Point de fuite
Je pars en année Erasmus à Utrecht, aux Pays-Bas, lors de mon Master 2 d'Études cinématographiques et audiovisuelles en 2005-2006. Lors du deuxième semestre, j'étudie la culture néerlandaise du XIXème siècle. On nous demande d'écrire un dossier sur un sujet de notre choix. Je décide d'entreprendre des recherches sur Vincent van Gogh. Je tombe sur des ouvrages qui parlent des diverses maladies qu'on lui attribue aujourd'hui, soit mentales soit physiques, notamment un potentiel problème de vue qui lui aurait fait peindre avec ce jaune si particulier. Dans ces ouvrages, l’œuvre du peintre n'est vue qu'à travers le prisme de la maladie. Ces analyses me mettent en colère. Et me rappellent alors une visite faite quand j'avais 16 ans du cloître de St-Paul-de-Mausole à St-Rémy-de-Provence. Une exposition de peintures réalisées par des patientes de la clinique y était proposée aux touristes. Elle m'avait beaucoup marquée. Je me souviens d'une patiente qui avait peint plusieurs fois le portrait de sa tante, qui visiblement l'obsédait, et qui visiblement ne lui avait pas fait que du bien.

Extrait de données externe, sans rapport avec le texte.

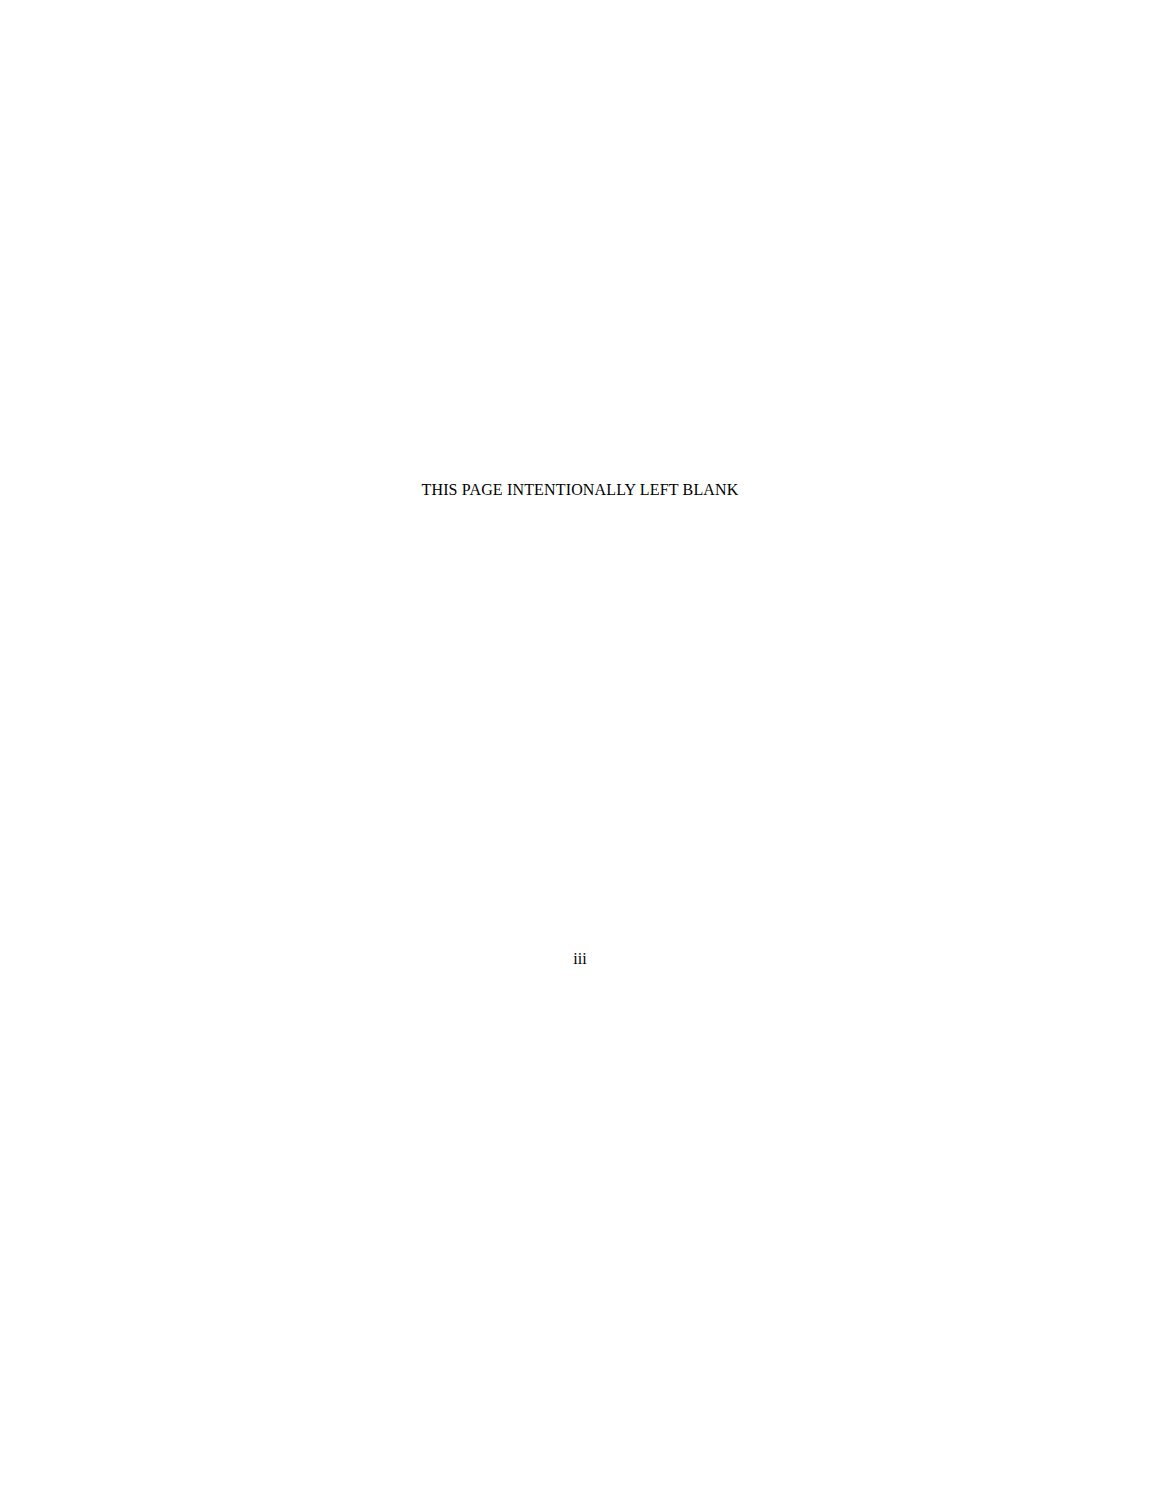THIS PAGE INTENTIONALLY LEFT BLANK
iii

Je décide alors de partir tourner un documentaire dans cet hôpital en choisissant d'emblée de ne filmer que les ateliers d'art-thérapie, sans jamais filmer la partie "hôpital"ni nommer la moindre pathologie. Je voulais seulement montrer des femmes découvrir la peinture, découvrir ce dont elles étaient capables, découvrir le pouvoir de l'art comme thérapie. A mon retour en France, je rencontre le directeur, le Docteur Boulon, ainsi que l'artiste art-thérapeute qui accompagne les femmes (uniquement des femmes) lors des ateliers : Angela Evers, une vraie rencontre. Elle est néerlandaise et comprend tout de suite mes intentions.
J'obtiens miraculeusement l'autorisation pour tourner - ce qui aujourd'hui me surprend encore. J'avais alors 23 ans et j'arrivais avec une caméra tout juste achetée pour l'occasion, et sans aucune maîtrise technique. Mais la certitude de la justesse du sujet devait sans doute me donner l'assurance suffisante pour convaincre.
Je suis restée environ deux mois là-bas, logée au-dessus du cloître, là où Van Gogh lui-même avait vécu, avec la même vue de ma fenêtre que celle qui l'avait peinte. J'ai rencontré des femmes exceptionnelles, vécu des moments intenses.
Ayant entrepris cette aventure seule, sans production (je ne savais pas qu'il fallait une production, un diffuseur, écrire des dossiers AVANT de tourner !), j'ai monté le film pendant deux ou trois ans... une version de plus de 2 heures a existé, il me semble... Et finalement, je suis arrivée à un film de 40 minutes.
Il a été projeté et utilisé par Angela, mais aussi par la Fédération Française d'Art-thérapie. Je m'en réjouis. Il aurait été difficile de l'exploiter davantage, surtout sur la durée. Même si toutes les femmes m'avaient donné leur accord, je n'ai plus de contact, hélas, avec elles et je ne souhaite plus montrer ce film, par respect pour elle.
Je fais figurer Point de fuite ici car il restera mon vrai premier film et j'en suis extrêmement fière.
C'est pour à ce film que j'ai osé contacter un grand monsieur, Alain Cavalier, qui d'emblée a eu la gentillesse de visionner mon maladroit premier montage et n'a, depuis, jamais cessé de m'encourager avec Françoise Widhoff. Mes deux fées.